(WORK TO COMPLETE)
Leave every picture out, and write out the remaining entries exactly.

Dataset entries
*** Block opens ***
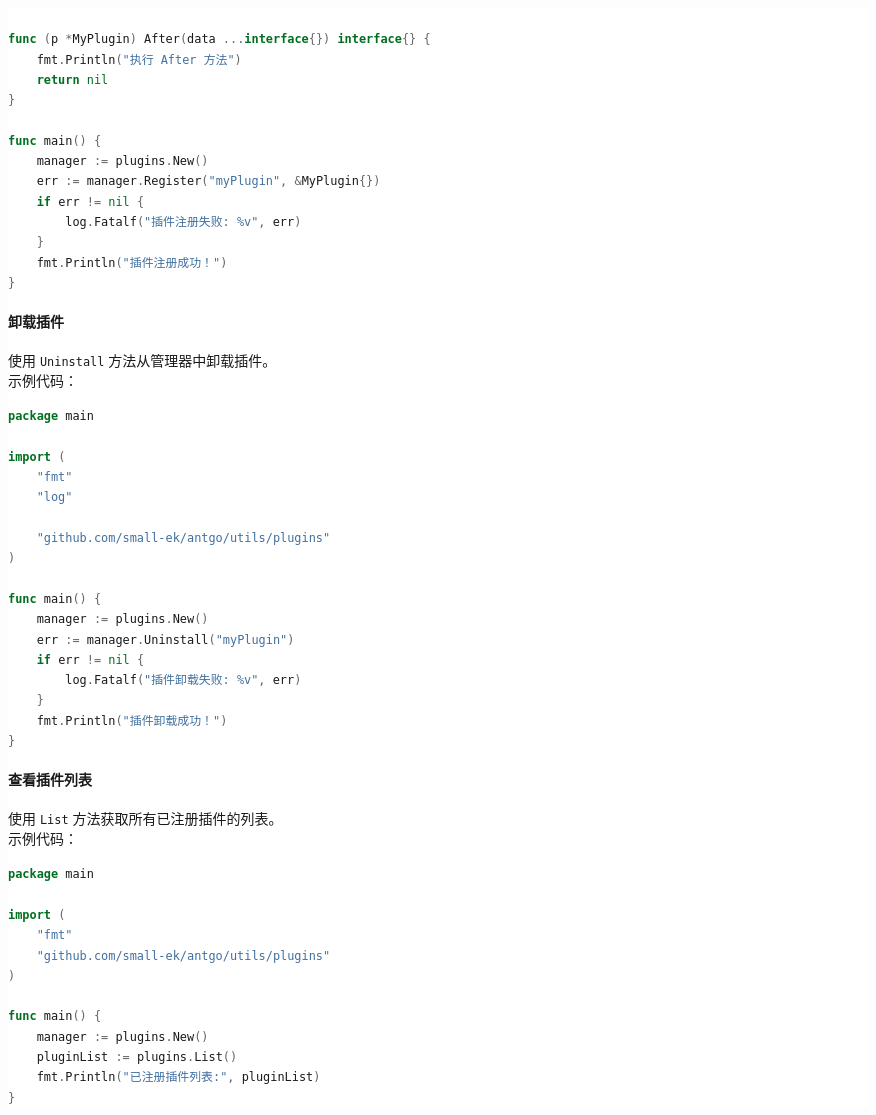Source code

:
 ```go

func (p *MyPlugin) After(data ...interface{}) interface{} {
	fmt.Println("执行 After 方法")
	return nil
}

func main() {
	manager := plugins.New()
	err := manager.Register("myPlugin", &MyPlugin{})
	if err != nil {
		log.Fatalf("插件注册失败: %v", err)
	}
	fmt.Println("插件注册成功！")
}
```

#### 卸载插件

使用 `Uninstall` 方法从管理器中卸载插件。  
示例代码：

```go
package main

import (
	"fmt"
	"log"

	"github.com/small-ek/antgo/utils/plugins"
)

func main() {
	manager := plugins.New()
	err := manager.Uninstall("myPlugin")
	if err != nil {
		log.Fatalf("插件卸载失败: %v", err)
	}
	fmt.Println("插件卸载成功！")
}
```

#### 查看插件列表

使用 `List` 方法获取所有已注册插件的列表。  
示例代码：

```go
package main

import (
	"fmt"
	"github.com/small-ek/antgo/utils/plugins"
)

func main() {
	manager := plugins.New()
	pluginList := plugins.List()
	fmt.Println("已注册插件列表:", pluginList)
}
```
*** Block closes ***
(TASK SOLUTION)
Source code

:
 ```go

func (p *MyPlugin) After(data ...interface{}) interface{} {
	fmt.Println("执行 After 方法")
	return nil
}

func main() {
	manager := plugins.New()
	err := manager.Register("myPlugin", &MyPlugin{})
	if err != nil {
		log.Fatalf("插件注册失败: %v", err)
	}
	fmt.Println("插件注册成功！")
}
```

#### 卸载插件

使用 `Uninstall` 方法从管理器中卸载插件。  
示例代码：

```go
package main

import (
	"fmt"
	"log"

	"github.com/small-ek/antgo/utils/plugins"
)

func main() {
	manager := plugins.New()
	err := manager.Uninstall("myPlugin")
	if err != nil {
		log.Fatalf("插件卸载失败: %v", err)
	}
	fmt.Println("插件卸载成功！")
}
```

#### 查看插件列表

使用 `List` 方法获取所有已注册插件的列表。  
示例代码：

```go
package main

import (
	"fmt"
	"github.com/small-ek/antgo/utils/plugins"
)

func main() {
	manager := plugins.New()
	pluginList := plugins.List()
	fmt.Println("已注册插件列表:", pluginList)
}
```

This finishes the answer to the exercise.